Here’s a secret about translation: when you are fluent in two languages, it’s occasionally difficult to notice when your translation sounds awkward or to know how to fix this. Why? Because, in the translator’s mind, the vocabulary choice and linguistic structures of both languages sound “normal” — so a translator will occasionally let the source language influence the target language a little (or a lot) too much.
Sometimes, though, even a fantastic translation might still send the wrong message. This can happen when you or your translator aren’t aware of cultural nuances. For example, maybe the humble tone you use in your resume in Europe would sound “weak” to a U.S. employer, who has been socialized to prefer resumes that make candidates sound assertive and broadly capable.
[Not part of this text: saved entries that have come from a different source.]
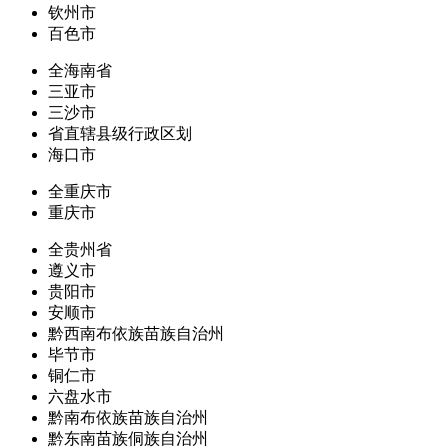
钦州市
百色市
全海南省
三亚市
三沙市
省直辖县级行政区划
海口市
全重庆市
重庆市
全贵州省
遵义市
贵阳市
安顺市
黔西南布依族苗族自治州
毕节市
铜仁市
六盘水市
黔南布依族苗族自治州
黔东南苗族侗族自治州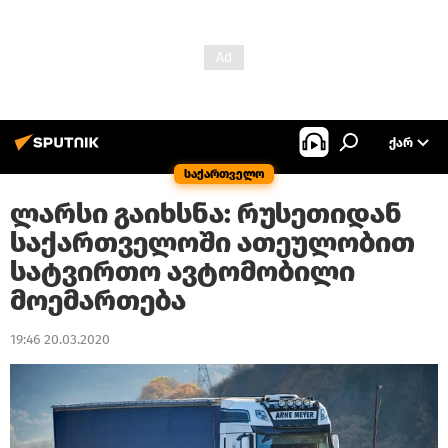
ᲥᲐᲠ
საქართველო
ლარსი გაიხსნა: რუსეთიდან
საქართველოში ათეულობით
სატვირთო ავტომობილი
მოემართება
19:46 20.03.2020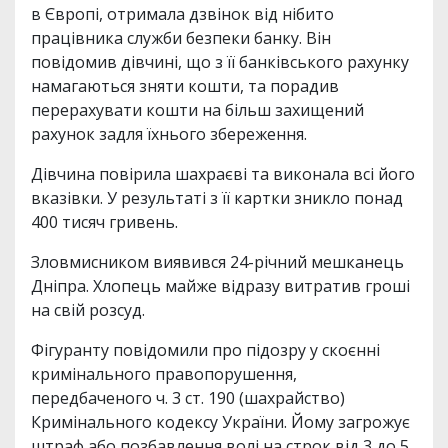
в Європі, отримала дзвінок від нібито
працівника служби безпеки банку. Він
повідомив дівчині, що з її банківського рахунку
намагаються зняти кошти, та порадив
перерахувати кошти на більш захищений
рахунок задля їхнього збереження.
Дівчина повірила шахраєві та виконала всі його
вказівки. У результаті з її картки зникло понад
400 тисяч гривень.
Зловмисником виявився 24-річний мешканець
Дніпра. Хлопець майже відразу витратив гроші
на свій розсуд.
Фігуранту повідомили про підозру у скоєнні
кримінального правопорушення,
передбаченого ч. 3 ст. 190 (шахрайство)
Кримінального кодексу України. Йому загрожує
штраф або позбавлення волі на строк від 3 до 5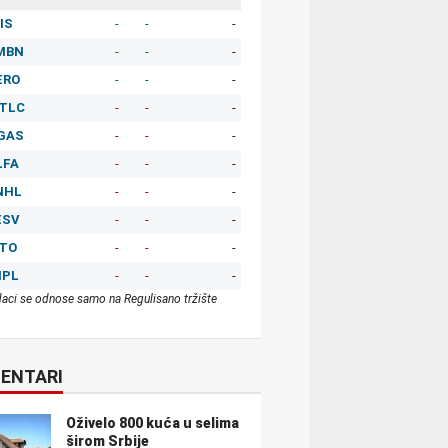
IS
-
-
-
MBN
-
-
-
ERO
-
-
-
TLC
-
-
-
GAS
-
-
-
LFA
-
-
-
NHL
-
-
-
ESV
-
-
-
ITO
-
-
-
MPL
-
-
-
aci se odnose samo na Regulisano tržište
ENTARI
Oživelo 800 kuća u selima
širom Srbije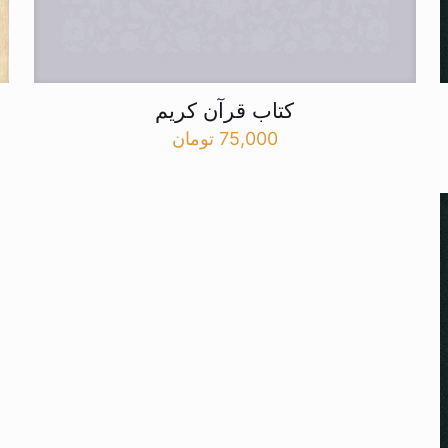
کتاب قرآن کریم
75,000
تومان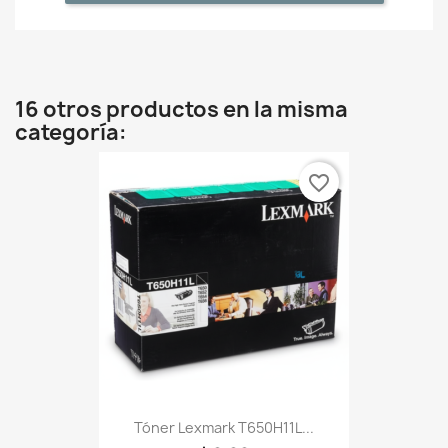
16 otros productos en la misma
categoría:
favorite_border
Tóner Lexmark T650H11L...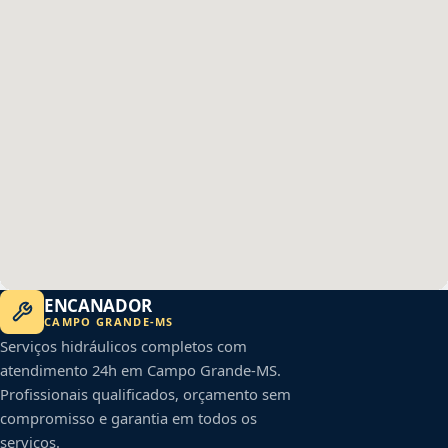
ENCANADOR
CAMPO GRANDE
-
MS
Serviços hidráulicos completos com
atendimento 24h em
Campo Grande
-
MS
.
Profissionais qualificados, orçamento sem
compromisso e garantia em todos os
serviços.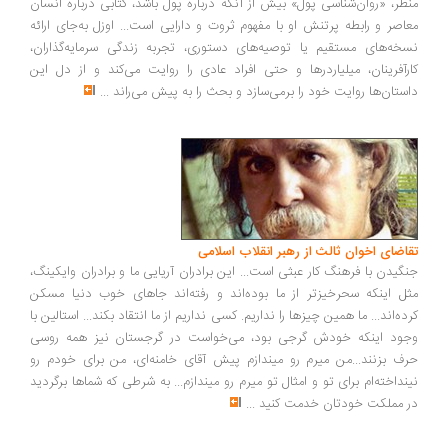
ظر، «روان‌شناسی پول» بیش از آنکه درباره پول باشد، کتابی درباره انسان
اصر و رابطه پرتنش او با مفهوم ثروت و دارایی است... اوزل به‌جای ارائه
خه‌های مستقیم یا توصیه‌های دستوری، تجربه زندگی سرمایه‌گذاران،
رآفرینان، میلیاردرها و حتی افراد عادی را روایت می‌کند و از دل این
ستان‌ها روایت خود را برمی‌سازد و بحث را به پیش می‌راند
...
اضای اخوان ثالث از رهبر انقلاب اسلامی
گیدن با فرهنگ کار عبثی است... این برادران آریایی ما و برادران وایکینگ،
ل اینکه سحرخیزتر از ما بوده‌اند و رفته‌اند جاهای خوب دنیا مسکن
ده‌اند... ما همین چیزها را نداریم. کسی نداریم از ما انتقاد بکند... استالین با
ود اینکه خودش گرجی بود، می‌خواست در گرجستان نیز همه روسی
ف بزنند...من میرم رو میندازم پیش آقای خامنه‌ای، من برای خودم رو
نداخته‌ام برای تو و امثال تو میرم رو میندازم... به شرطی که شماها برگردید
 مملکت خودتان خدمت کنید
...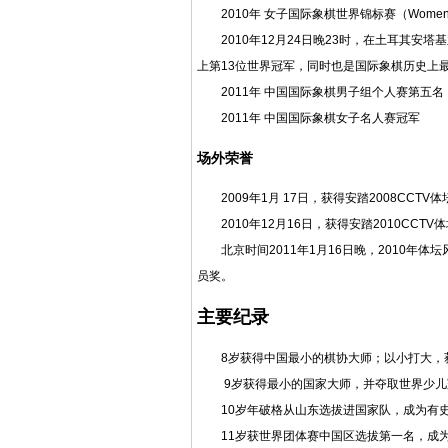
2010年
女子国际象棋世界锦标赛
（Women'
2010年12月24日晚23时，在土耳其安塔
上第13位世界冠军，同时也是国际象棋历史上
2011年 中国国际象棋男子组个人赛第五名
2011年 中国国际象棋女子名人赛冠军
场外荣誉
2009年1月 17日，获得安踏2008CCT
2010年12月16日，获得安踏2010CCT
北京时间2011年1月16日晚，2010年
员奖。
主要纪录
8岁获得中国最小的棋协
大师
；以小打大，
9岁获得最小的国家大师，并夺取世界少
10岁年破格从山东选拔进
国家队
，成为有
11岁获
世界团体赛
中国区选拔第一名，成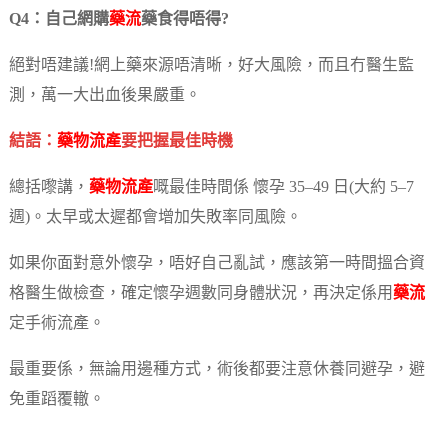
Q4：自己網購
藥流
藥食得唔得?
絕對唔建議!網上藥來源唔清晰，好大風險，而且冇醫生監
測，萬一大出血後果嚴重。
結語：
藥物流產
要把握最佳時機
總括嚟講，
藥物流產
嘅最佳時間係 懷孕 35–49 日(大約 5–7
週)。太早或太遲都會增加失敗率同風險。
如果你面對意外懷孕，唔好自己亂試，應該第一時間搵合資
格醫生做檢查，確定懷孕週數同身體狀況，再決定係用
藥流
定手術流產。
最重要係，無論用邊種方式，術後都要注意休養同避孕，避
免重蹈覆轍。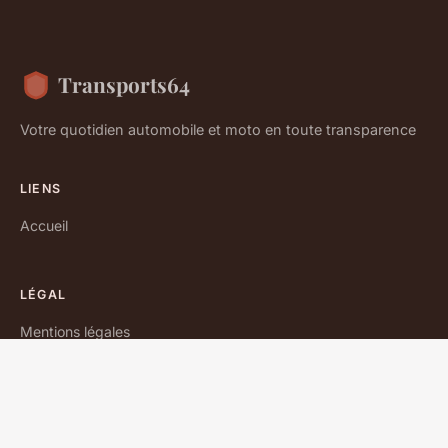
Transports64
Votre quotidien automobile et moto en toute transparence
LIENS
Accueil
LÉGAL
Mentions légales
Contact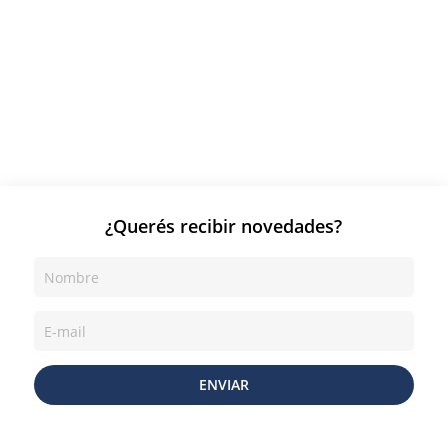
¿Querés recibir novedades?
ENVIAR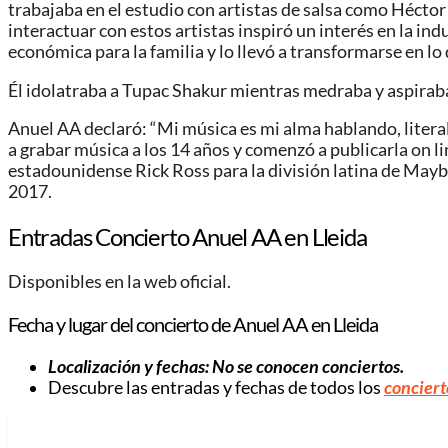
trabajaba en el estudio con artistas de salsa como Héctor 
interactuar con estos artistas inspiró un interés en la in
económica para la familia y lo llevó a transformarse en lo 
Él idolatraba a Tupac Shakur mientras medraba y aspiraba a
Anuel AA declaró: “Mi música es mi alma hablando, literal
a grabar música a los 14 años y comenzó a publicarla on l
estadounidense Rick Ross para la división latina de Mayba
2017.
Entradas Concierto Anuel AA en Lleida
Disponibles en la web oficial.
Fecha y lugar del concierto de Anuel AA en Lleida
Localización y fechas: No se conocen conciertos.
Descubre las entradas y fechas de todos los
conciert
Or maybe your essay’s comments about money or gender roles would be seen as problematic in the West, no matter how expertly translated.
My role as editor, rather than translator, allows me to make your translation or cross-cultural document sound fully “native.” I am a multilingual, native English speaker from the United States with extensive international experience, training in translation, and a background in cultural studies. I have studied Spanish, Portuguese, and Quichua formally, and Mandarin, German, and Polish independently. I have an intuitive sense of “what you’re really trying to say,” no matter your native language — and I can help you say it in a way that truly leaves a good impression on a U.S.-based, English-speaking audience.